O Mito de Narciso em: Oscar Wilde e Machado de Assis

"E sem dúvida o nosso tempo...prefere a imagem à coisa, a cópia ao original, a representação à realidade, a aparência ao ser... "(Feuerbach)

O objetivo deste ensaio é aproximar a obra do escritor irlandês de língua inglesa Oscar Wilde com a obra do escritor brasileiro Machado de Assis.
Para este feito iremos comparar o romance: "O Retrato de Dorian Gray" (Oscar Wilde); com o conto "O Espelho" (Machado de Assis). E nosso foco vai de encontro onde as duas obras de confrontam: "O Narcisismo" embutido em ambos os personagens centrais: Dorian Gray e Jacobina.

 Oscar Wilde (1854-1900) É uns dos grandes escritores da íngua inglesa, escreveu várias obras importantes da literatura universal. Com suas atitudes iconoclastas e anti-convencionais escandalizou o mundo literário de sua época. Oscar Wilde imaginou levar a vida como se fosse uma obra de arte. Para ele só a beleza contava.  Nascido em Dublin, na Irlanda, em uma família meio inglesa e meio irlandesa, Wilde foi, com sua estética e sua vida elegante, um dos mais aclamados autores teatrais e uma celebridade no fim do período vitoriano, na Inglaterra do século 19. Wilde levou uma vida de celebridade no velho continente, porém morreu amargurado no exílio na França. Mas esta parte de sua história não nos interessa neste momento, pois sua arte transpassa a linha do tempo, e ainda hoje nos provoca!

▶ EXERCÍCIOS PROPOSTOS
1 - Resuma em forma de lista o parágrafo do ensaio que começa com "Oscar Wilde (1854-1900)", mantendo seus fatos principais.
2 - Copie o ensaio a partir das palavras "Oscar Wilde (1854-1900)" e pare depois de "hoje nos provoca!". Substitua "França" por "Itália".

(Dados coletados)
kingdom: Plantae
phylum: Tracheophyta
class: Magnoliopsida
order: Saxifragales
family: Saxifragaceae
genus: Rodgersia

▶ RESPOSTAS DOS EXERCÍCIOS
1 -
- Oscar Wilde (1854-1900) é um dos grandes escritores da língua inglesa e escreveu várias obras importantes da literatura universal.
- Escandalizou o mundo literário de sua época com atitudes iconoclastas e anticonvencionais.
- Imaginou levar a vida como uma obra de arte; para ele, só a beleza contava.
- Nasceu em Dublin, na Irlanda, numa família meio inglesa e meio irlandesa.
- Com sua estética e sua vida elegante, foi um dos autores teatrais mais aclamados e uma celebridade no fim do período vitoriano, na Inglaterra do século 19.
- Viveu como celebridade na Europa, mas morreu amargurado no exílio, na França.
- Sua arte atravessa o tempo e ainda hoje provoca.

2 -
Oscar Wilde (1854-1900) É uns dos grandes escritores da íngua inglesa, escreveu várias obras importantes da literatura universal. Com suas atitudes iconoclastas e anti-convencionais escandalizou o mundo literário de sua época. Oscar Wilde imaginou levar a vida como se fosse uma obra de arte. Para ele só a beleza contava.  Nascido em Dublin, na Irlanda, em uma família meio inglesa e meio irlandesa, Wilde foi, com sua estética e sua vida elegante, um dos mais aclamados autores teatrais e uma celebridade no fim do período vitoriano, na Inglaterra do século 19. Wilde levou uma vida de celebridade no velho continente, porém morreu amargurado no exílio na Itália. Mas esta parte de sua história não nos interessa neste momento, pois sua arte transpassa a linha do tempo, e ainda hoje nos provoca!